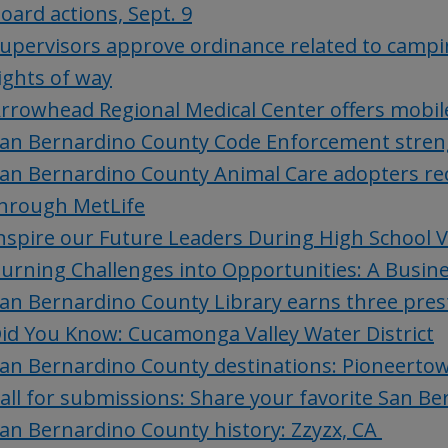
oard actions, Sept. 9
upervisors approve ordinance related to campi
ights of way
rrowhead Regional Medical Center offers mobile
an Bernardino County Code Enforcement stren
an Bernardino County Animal Care adopters rec
hrough MetLife
nspire our Future Leaders During High School 
urning Challenges into Opportunities: A Busine
an Bernardino County Library earns three pre
id You Know: Cucamonga Valley Water District
an Bernardino County destinations: Pioneerto
all for submissions: Share your favorite San B
an Bernardino County history: Zzyzx, CA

^^^^^^^^

● Required work: Using the entries shown above, reproduce verbatim the lines from the line bearing "upervisors approve ordinance related to campi" to the line bearing "nspire our Future Leaders During High School", inclusive.

● Answer:
upervisors approve ordinance related to campi
ights of way
rrowhead Regional Medical Center offers mobile
an Bernardino County Code Enforcement stren
an Bernardino County Animal Care adopters rec
hrough MetLife
nspire our Future Leaders During High School 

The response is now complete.